Your goal: If a line in the data below contains "numOctaves", copy it.

= = = = =

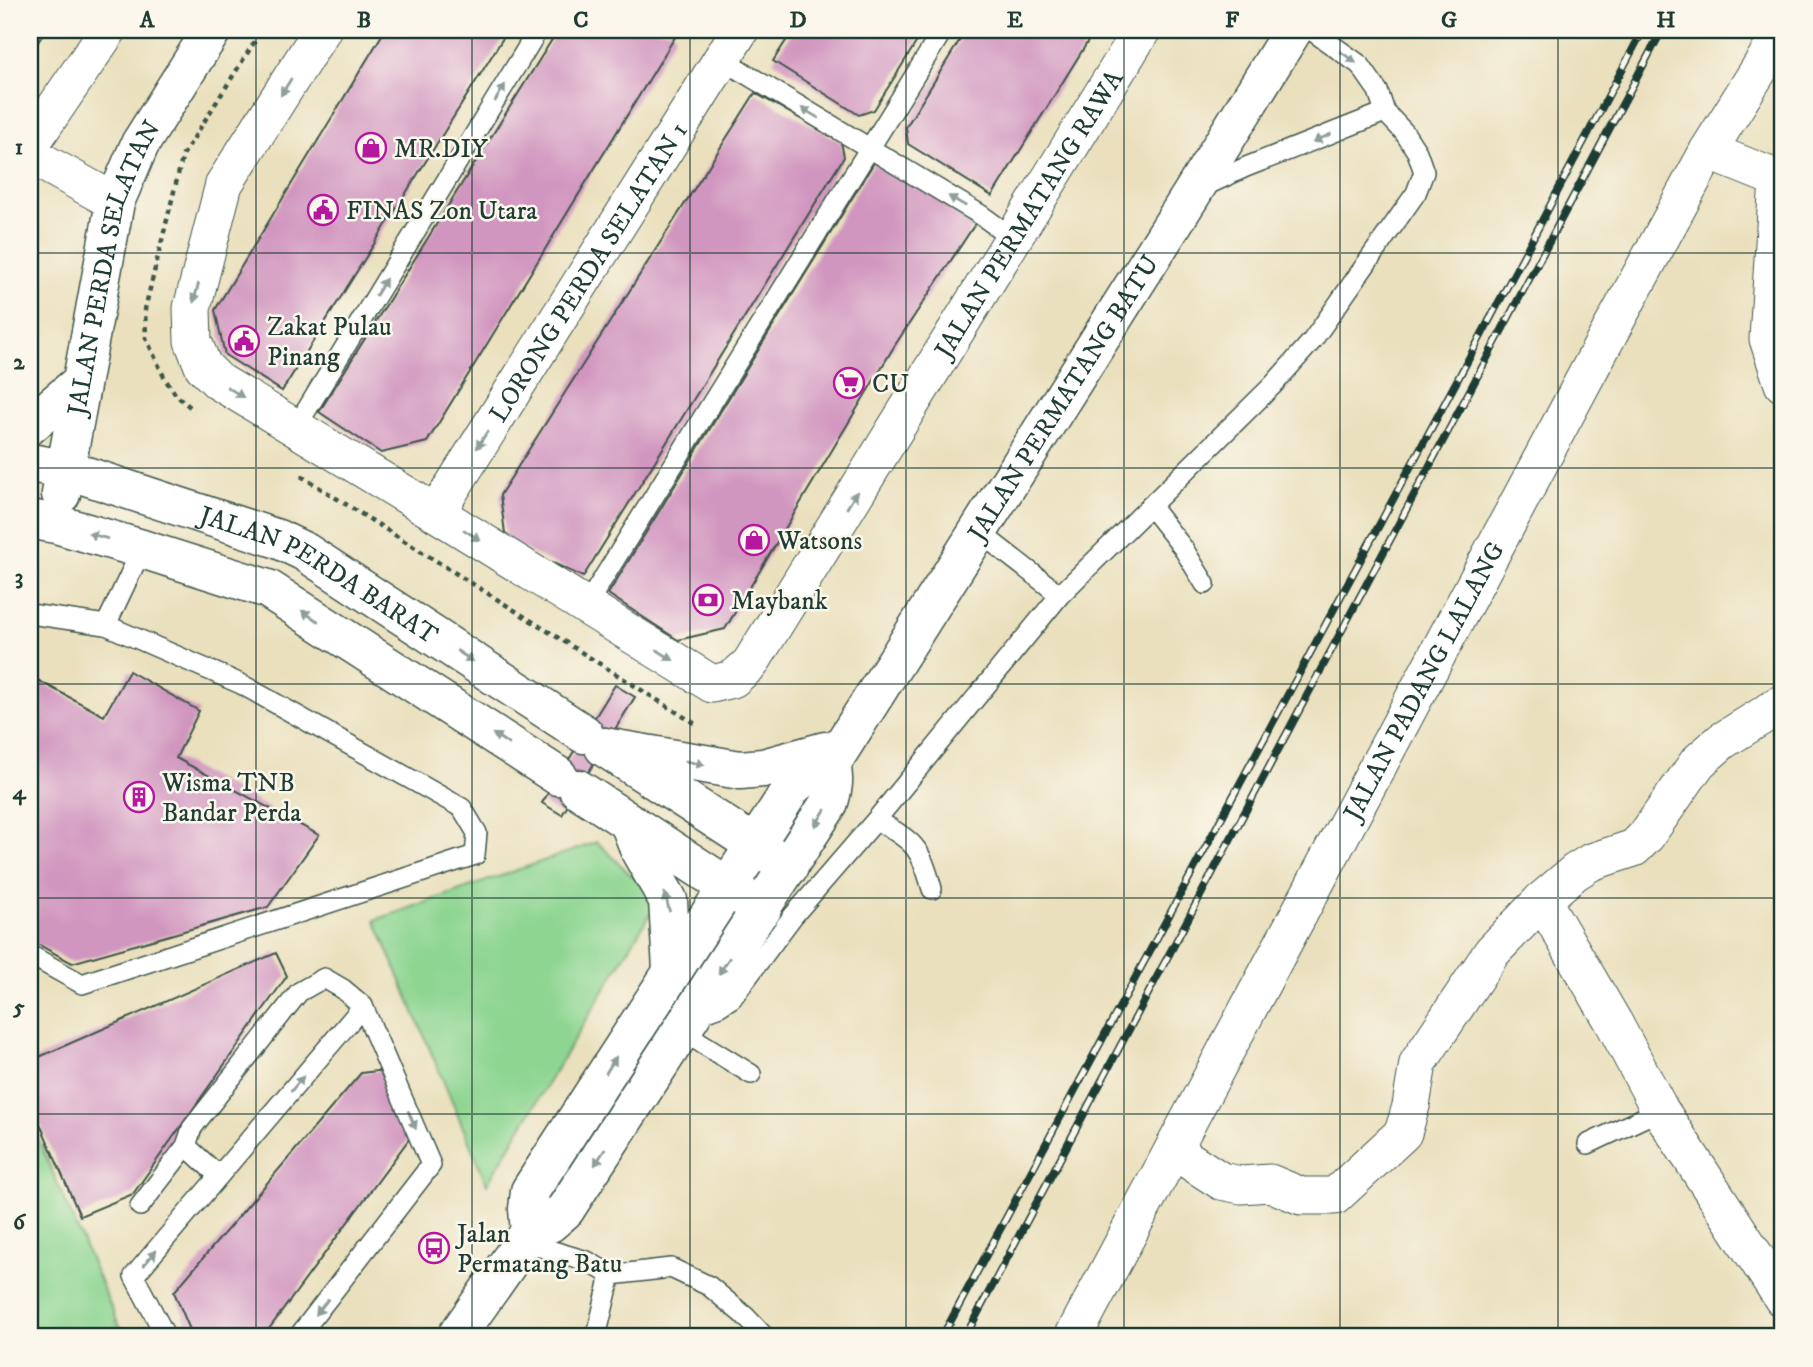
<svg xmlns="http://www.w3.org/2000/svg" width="1813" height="1367" font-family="'IM FELL DW Pica',serif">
  <rect width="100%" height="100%" fill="#fbf7ec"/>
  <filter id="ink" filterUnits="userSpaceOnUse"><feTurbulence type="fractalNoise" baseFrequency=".0143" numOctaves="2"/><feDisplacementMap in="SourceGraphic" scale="14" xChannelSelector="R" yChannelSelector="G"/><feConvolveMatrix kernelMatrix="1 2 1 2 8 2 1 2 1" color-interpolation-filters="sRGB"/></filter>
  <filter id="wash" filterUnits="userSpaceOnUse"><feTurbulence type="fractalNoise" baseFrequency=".00686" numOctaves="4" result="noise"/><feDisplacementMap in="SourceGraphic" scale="28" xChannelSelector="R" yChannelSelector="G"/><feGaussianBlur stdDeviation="1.57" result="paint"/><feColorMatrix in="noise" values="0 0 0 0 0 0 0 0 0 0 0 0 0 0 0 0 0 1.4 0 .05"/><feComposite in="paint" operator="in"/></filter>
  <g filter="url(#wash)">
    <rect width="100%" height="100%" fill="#eae0bd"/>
    <path fill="#8dd591" stroke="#568962" stroke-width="2" d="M 597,842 L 658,901 L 487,1184 L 375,920 Z
      M 30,1120 L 124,1337 L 30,1337 Z"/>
    <g id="blocks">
      <path fill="#d196c0" d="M 30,30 L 46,30 L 30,54 Z
        M 385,30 L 508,30 L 282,391 L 225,355 L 215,310 Z
        M 558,30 L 673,30 L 675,37 L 427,442 L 381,453 L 319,412 Z
        M 793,30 L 924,30 L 874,110 L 859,115 L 773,61 Z
        M 966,30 L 1095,30 L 992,196 L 908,144 L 906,127 Z
        M 755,93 L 841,142 L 844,157 L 583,577 L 506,541 L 500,495 Z
        M 878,156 L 981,215 L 895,345 L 725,629 L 678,640 L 608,594 Z
        M 129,671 L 199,711 L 176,758 L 319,835 L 268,907 L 72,963 L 30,940 L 30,676 L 104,716 Z
        M 615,685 L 635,697 L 562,815 L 542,803 Z
        M 276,953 L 287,976 L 133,1194 L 80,1216 L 30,1101 L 30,1061 Z
        M 385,1070 L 409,1139 L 263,1337 L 193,1337 L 174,1292 L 361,1073 Z"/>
    </g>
  </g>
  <g filter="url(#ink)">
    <use href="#blocks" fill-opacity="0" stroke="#3d5549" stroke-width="2"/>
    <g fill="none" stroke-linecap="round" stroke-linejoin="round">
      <g stroke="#3d5549" stroke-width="22">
        <path id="lane" d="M 721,59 L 981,215 L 1014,239
          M 1205,186 L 1246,167 L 1385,112
          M 295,429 L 538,30
          M 1150,506 L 1183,548 L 1205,584
          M 978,531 L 1060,595
          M 586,606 L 943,30
          M 30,614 L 106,625 L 241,684 L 462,808 L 477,833 L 475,855 L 82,984 L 30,955
          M 106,625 L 142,549
          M 876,820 C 914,842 920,845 932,889
          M 696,1015 L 718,1007 L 732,998 L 793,916 L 876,820 L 1060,595 L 1273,385 L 1312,341 L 1416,193 L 1424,172 L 1417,152 L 1404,132 L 1385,112 L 1378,91 L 1360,65 L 1311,30
          M 682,1031 L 751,1074
          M 1588,1144 L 1660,1110
          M 219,1176 L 186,1146 L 192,1128 L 299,992 L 324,978 L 343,989 L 363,1006
          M 140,1206 L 186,1146
          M 523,1242 L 587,1261 L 611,1275 L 671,1268 L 709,1286 L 746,1317 L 765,1337
          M 166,1337 L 134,1276 L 363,1006 L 431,1165 L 298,1337
          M 596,1337 L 611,1275"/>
      </g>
      <g stroke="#3d5549" stroke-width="39">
        <g id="street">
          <path id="s1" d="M 322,30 L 224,184 L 192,308 L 193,341 L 203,366 L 218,381 L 436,513 L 712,684 L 733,679 L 750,664 L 1142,30"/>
          <path d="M 30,145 L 108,30"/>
          <path d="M 1708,151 L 1778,179 L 1768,339 L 1783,384"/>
          <path d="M 30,155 L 115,202"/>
          <path id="s2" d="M 436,513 L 740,30"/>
          <path d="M 1542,900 L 1614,1023 L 1660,1110 L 1783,1299"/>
          <path d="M 1173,1150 L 1221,1181 L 1241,1185 L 1270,1183 L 1301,1196 L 1335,1196 L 1403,1133 L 1411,1106 L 1418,1063 L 1492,952 L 1542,900 L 1575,872 L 1591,862 L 1634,848 L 1646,836 L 1698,762 L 1722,741 L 1783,703"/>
          <path id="s3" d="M 1073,1337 L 1593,363 L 1708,151 L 1783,31"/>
        </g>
      </g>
      <g stroke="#3d5549" stroke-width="41">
        <g id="secondary">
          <path d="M 30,425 L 80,383"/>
          <path id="s4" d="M 30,463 L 65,469 L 278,539 L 305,552 L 584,734"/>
          <path id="s5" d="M 61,494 L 115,202 L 140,144 L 212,30"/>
          <path d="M 30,519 L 56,524 L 142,549 L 268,589 L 558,776"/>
          <path d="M 604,747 L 789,867"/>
          <path d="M 578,789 L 762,909"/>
        </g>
      </g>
      <g stroke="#3d5549" stroke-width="41">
        <g id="primary">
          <path d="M 604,747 L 740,770 L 763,768 L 825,751"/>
          <path d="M 629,822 L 640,851 L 668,900 L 672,970"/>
          <path id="s6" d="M 530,1232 L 528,1209 L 530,1191 L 793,786 L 815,767 L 831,764 L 1191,195 L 1293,30"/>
          <path d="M 456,1337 L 530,1232 L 550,1223 L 565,1210 L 828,805 C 833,790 835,779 831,764"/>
        </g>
      </g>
      <path stroke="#3d5549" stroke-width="4.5" stroke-dasharray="5 5" stroke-linecap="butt" d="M 190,407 L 176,395 L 165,379 L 146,338 L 145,309 L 183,155 L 262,30
        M 301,476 L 697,725"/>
      <use href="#lane" stroke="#fff" stroke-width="19"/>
      <use href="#street" stroke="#fff" stroke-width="37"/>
      <use href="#secondary" stroke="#fff" stroke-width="38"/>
      <use href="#primary" stroke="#fff" stroke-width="38"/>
      <g stroke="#1f3d34" stroke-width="8">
        <path id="rail" d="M 942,1337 L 1482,334 L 1643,30
          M 965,1337 L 1662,30"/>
      </g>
      <use href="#rail" stroke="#fbf7ec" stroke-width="5" stroke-dasharray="16" stroke-linecap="butt"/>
    </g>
    <defs><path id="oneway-solid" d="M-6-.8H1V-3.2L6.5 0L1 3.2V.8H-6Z" transform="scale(1.75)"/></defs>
    <g fill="#8f9e9a">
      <use href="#oneway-solid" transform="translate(1348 57) rotate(36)"/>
      <use href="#oneway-solid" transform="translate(286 87) rotate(122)"/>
      <use href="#oneway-solid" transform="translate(500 93) rotate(-59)"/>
      <use href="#oneway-solid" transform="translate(810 113) rotate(-149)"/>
      <use href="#oneway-solid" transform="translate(1322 138) rotate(156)"/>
      <use href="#oneway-solid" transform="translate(957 201) rotate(-150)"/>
      <use href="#oneway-solid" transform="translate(381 287) rotate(-59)"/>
      <use href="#oneway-solid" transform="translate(196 293) rotate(105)"/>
      <use href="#oneway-solid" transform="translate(235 392) rotate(32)"/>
      <use href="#oneway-solid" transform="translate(482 440) rotate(122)"/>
      <use href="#oneway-solid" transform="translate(852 500) rotate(-58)"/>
      <use href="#oneway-solid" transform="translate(472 535) rotate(32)"/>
      <use href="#oneway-solid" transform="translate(98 536) rotate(-164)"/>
      <use href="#oneway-solid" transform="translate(310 616) rotate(-147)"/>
      <use href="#oneway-solid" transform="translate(665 655) rotate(32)"/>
      <use href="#oneway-solid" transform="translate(465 656) rotate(33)"/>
      <use href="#oneway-solid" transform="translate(501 739) rotate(-147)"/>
      <use href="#oneway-solid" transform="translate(695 763) rotate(12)"/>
      <use href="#oneway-solid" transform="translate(820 818) rotate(122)"/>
      <use href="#oneway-solid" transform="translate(667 902) rotate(-105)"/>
      <use href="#oneway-solid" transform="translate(724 966) rotate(123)"/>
      <use href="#oneway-solid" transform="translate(611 1065) rotate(-58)"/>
      <use href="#oneway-solid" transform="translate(297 1084) rotate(-50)"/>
      <use href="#oneway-solid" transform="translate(412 1120) rotate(67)"/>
      <use href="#oneway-solid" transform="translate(600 1157) rotate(123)"/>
      <use href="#oneway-solid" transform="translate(150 1258) rotate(-50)"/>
      <use href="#oneway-solid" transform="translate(322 1307) rotate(128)"/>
    </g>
  </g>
  <path fill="none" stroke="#1f3d34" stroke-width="2" stroke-opacity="0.55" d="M 256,30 L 256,1337M 472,30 L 472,1337M 690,30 L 690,1337M 906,30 L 906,1337M 1124,30 L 1124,1337M 1340,30 L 1340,1337M 1558,30 L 1558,1337M 30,253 L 1783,253M 30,468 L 1783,468M 30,684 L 1783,684M 30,898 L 1783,898M 30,1114 L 1783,1114"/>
  <defs>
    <g id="shop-ring" transform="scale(1.575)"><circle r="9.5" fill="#fbf7ec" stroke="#b5179e" stroke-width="1.5"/><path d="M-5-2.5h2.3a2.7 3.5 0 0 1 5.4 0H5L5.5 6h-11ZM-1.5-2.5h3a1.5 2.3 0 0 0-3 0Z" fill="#b5179e"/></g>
    <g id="civic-ring" transform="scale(1.575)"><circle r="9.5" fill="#fbf7ec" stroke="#b5179e" stroke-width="1.5"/><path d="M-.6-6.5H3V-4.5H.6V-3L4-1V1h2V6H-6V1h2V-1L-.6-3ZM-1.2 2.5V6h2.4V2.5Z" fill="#b5179e"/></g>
    <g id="supermarket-ring" transform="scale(1.575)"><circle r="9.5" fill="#fbf7ec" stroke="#b5179e" stroke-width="1.5"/><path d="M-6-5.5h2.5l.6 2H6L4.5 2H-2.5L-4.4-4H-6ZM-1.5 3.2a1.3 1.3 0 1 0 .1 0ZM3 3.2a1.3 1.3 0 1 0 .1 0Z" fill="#b5179e"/></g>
    <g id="bank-ring" transform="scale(1.575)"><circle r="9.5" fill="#fbf7ec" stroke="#b5179e" stroke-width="1.5"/><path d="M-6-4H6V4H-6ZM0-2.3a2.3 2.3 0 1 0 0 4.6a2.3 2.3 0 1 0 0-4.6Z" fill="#b5179e"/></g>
    <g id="building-ring" transform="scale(1.575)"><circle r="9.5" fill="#fbf7ec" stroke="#b5179e" stroke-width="1.5"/><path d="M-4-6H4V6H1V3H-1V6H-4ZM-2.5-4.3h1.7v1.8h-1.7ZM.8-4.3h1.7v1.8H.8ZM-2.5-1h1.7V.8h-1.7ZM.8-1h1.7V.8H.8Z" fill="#b5179e"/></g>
    <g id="bus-ring" transform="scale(1.575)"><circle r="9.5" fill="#fbf7ec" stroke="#b5179e" stroke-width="1.5"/><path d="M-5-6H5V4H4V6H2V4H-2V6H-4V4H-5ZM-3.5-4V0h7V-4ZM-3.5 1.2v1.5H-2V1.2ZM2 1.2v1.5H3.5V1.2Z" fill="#b5179e"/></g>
  </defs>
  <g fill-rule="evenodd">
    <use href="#shop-ring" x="371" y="148"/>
    <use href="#civic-ring" x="323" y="210"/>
    <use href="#civic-ring" x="244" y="341"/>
    <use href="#supermarket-ring" x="849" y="383"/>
    <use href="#shop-ring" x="754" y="540"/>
    <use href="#bank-ring" x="708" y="600"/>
    <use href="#building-ring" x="139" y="797"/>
    <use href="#bus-ring" x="434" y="1248"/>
  </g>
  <g text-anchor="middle" stroke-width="5" stroke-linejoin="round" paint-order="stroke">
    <g font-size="26" fill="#1f3d34" stroke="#fbf7ec" text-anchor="start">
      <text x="394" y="157">MR.DIY</text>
      <text x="346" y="219">FINAS Zon Utara</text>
      <text x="267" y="335">Zakat Pulau<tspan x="267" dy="30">Pinang</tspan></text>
      <text x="872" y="392">CU</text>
      <text x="777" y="549">Watsons</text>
      <text x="731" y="609">Maybank</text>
      <text x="162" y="791">Wisma TNB<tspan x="162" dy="30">Bandar Perda</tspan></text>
      <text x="457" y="1242">Jalan<tspan x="457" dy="30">Permatang Batu</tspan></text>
    </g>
    <g font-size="26" fill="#1f3d34" stroke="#fbf7ec">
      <text dy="9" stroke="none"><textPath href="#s1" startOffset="1545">JALAN PERMATANG RAWA</textPath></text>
      <text dy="9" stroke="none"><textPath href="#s5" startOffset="233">JALAN PERDA SELATAN</textPath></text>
      <text dy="9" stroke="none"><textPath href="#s2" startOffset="285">LORONG PERDA SELATAN 1</textPath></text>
      <text dy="9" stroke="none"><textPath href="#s6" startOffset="1003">JALAN PERMATANG BATU</textPath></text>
      <text dy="9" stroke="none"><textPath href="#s4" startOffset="312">JALAN PERDA BARAT</textPath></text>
      <text dy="9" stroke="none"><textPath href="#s3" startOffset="744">JALAN PADANG LALANG</textPath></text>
    </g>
  </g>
  <rect width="1813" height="1367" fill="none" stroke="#fbf7ec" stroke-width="77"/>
  <rect x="38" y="38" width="1736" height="1290" fill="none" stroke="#1f3d34" stroke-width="2.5"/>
  <g font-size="23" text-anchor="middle" font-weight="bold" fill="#1f3d34">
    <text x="147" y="27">A</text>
    <text x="364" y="27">B</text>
    <text x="581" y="27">C</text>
    <text x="798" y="27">D</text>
    <text x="1015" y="27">E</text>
    <text x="1232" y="27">F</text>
    <text x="1449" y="27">G</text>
    <text x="1666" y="27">H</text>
    <text x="19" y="154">1</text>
    <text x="19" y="369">2</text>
    <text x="19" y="584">3</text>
    <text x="19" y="799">4</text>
    <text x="19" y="1014">5</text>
    <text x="19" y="1229">6</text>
  </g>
</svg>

= = = = =

Result of this exercise:
  <filter id="ink" filterUnits="userSpaceOnUse"><feTurbulence type="fractalNoise" baseFrequency=".0143" numOctaves="2"/><feDisplacementMap in="SourceGraphic" scale="14" xChannelSelector="R" yChannelSelector="G"/><feConvolveMatrix kernelMatrix="1 2 1 2 8 2 1 2 1" color-interpolation-filters="sRGB"/></filter>
  <filter id="wash" filterUnits="userSpaceOnUse"><feTurbulence type="fractalNoise" baseFrequency=".00686" numOctaves="4" result="noise"/><feDisplacementMap in="SourceGraphic" scale="28" xChannelSelector="R" yChannelSelector="G"/><feGaussianBlur stdDeviation="1.57" result="paint"/><feColorMatrix in="noise" values="0 0 0 0 0 0 0 0 0 0 0 0 0 0 0 0 0 1.4 0 .05"/><feComposite in="paint" operator="in"/></filter>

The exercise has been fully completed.